23 Jahre nach der ersten Diagnose beendete mein Vater seinen Kampf. Im MRT, das drei neue Hirntumore zeigte, verlor er das Bewusstsein. Innerhalb von zwei Wochen konnte er sich nicht mehr selbst versorgen.

Auch in diesen letzten Tagen und Wochen war ich an seiner Seite. 23 Jahre lang hatten wir mental gearbeitet, damit er leben konnte. Jetzt halfen ihm die gleichen Techniken dabei, Abschied von seinem Leben zu nehmen. Aufgrund von Corona war es uns als Familie leider nur eingeschränkt möglich, ihn auf diesem letzten Stück Weg zu begleiten. Doch wie es seine Art war, traf er auch hier noch selbst die Entscheidung: Mein Vater, der immer den Tod im Krankenhaus gefürchtet hatte, verstarb am 18.11.2020. Nicht im Krankenhaus, sondern im Hospiz. Nicht 1997, wie die Ärzte prognostiziert hatten, sondern 2020.

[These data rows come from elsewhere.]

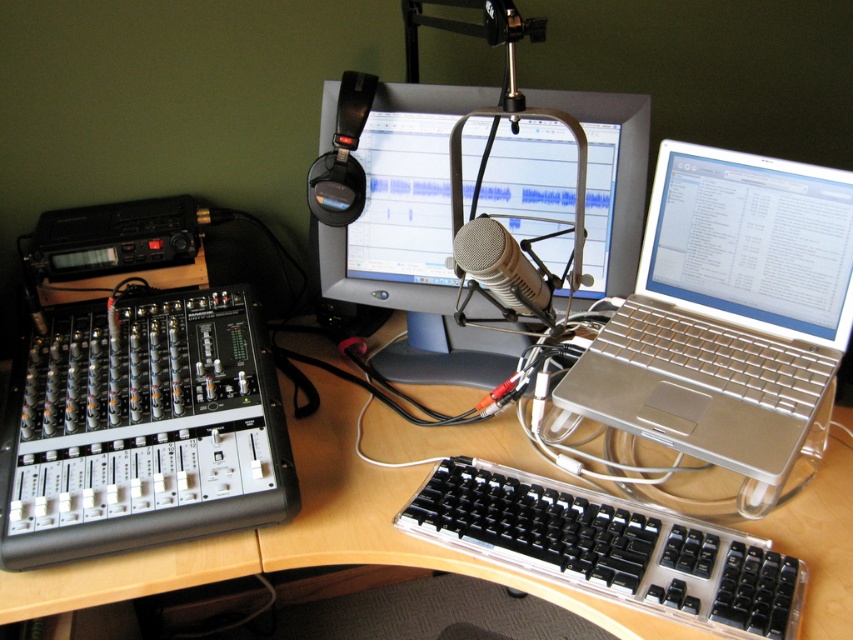
Is silver metallic laptop at center thinner than silver metallic microphone at center?

In fact, silver metallic laptop at center might be wider than silver metallic microphone at center.

Can you confirm if silver metallic laptop at center is taller than silver metallic microphone at center?

Correct, silver metallic laptop at center is much taller as silver metallic microphone at center.

Does point (643, 161) come closer to viewer compared to point (514, 268)?

No, (643, 161) is further to viewer.

Image resolution: width=853 pixels, height=640 pixels. What are the coordinates of `silver metallic laptop at center` in the screenshot? It's located at (413, 241).

Is point (792, 424) less distant than point (500, 230)?

No, it is behind (500, 230).

Between point (788, 266) and point (506, 301), which one is positioned in front?

Point (506, 301) is in front.

The width and height of the screenshot is (853, 640). I want to click on silver metallic laptop at right, so click(x=727, y=310).

Find the location of a particular element. silver metallic laptop at right is located at coordinates (727, 310).

Does silver metallic laptop at right have a greater height compared to clear plastic keyboard at center?

Indeed, silver metallic laptop at right has a greater height compared to clear plastic keyboard at center.

Does silver metallic laptop at right appear on the right side of clear plastic keyboard at center?

Indeed, silver metallic laptop at right is positioned on the right side of clear plastic keyboard at center.

Find the location of `silver metallic laptop at right`. silver metallic laptop at right is located at coordinates (727, 310).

Ich weiß nicht, ob mein Vater sich vor seiner Krebserkrankung die Luft zum Leben genommen hat. Aber ich weiß, dass er nach seiner Diagnose eine ganz neue Form der Lebensfreude kennenlernte. Eine, die nicht von Moment zu Moment hetzt. Oder darauf wartet, zugelassen zu werden. Sondern eine, die dich sanft am Arm nimmt, sich ins Gras plumpsen lässt, und sagt: Hier ist es schön, lass uns eine Weile bleiben.

Das ist es, was ich Betroffenen in meinem Coaching-Programm vermitteln möchte: Niemand weiß, wie dein Leben ab jetzt aussehen wird. Aber wenn du es nicht selbst in die Hand nimmst, überlässt du die Entscheidung anderen. Mein Vater hat seinen Weg bis zum letzten Augenblick selbst bestimmt – und diese Stärke ist in jedem von uns. Wir müssen nur den Mut haben, sie anzunehmen.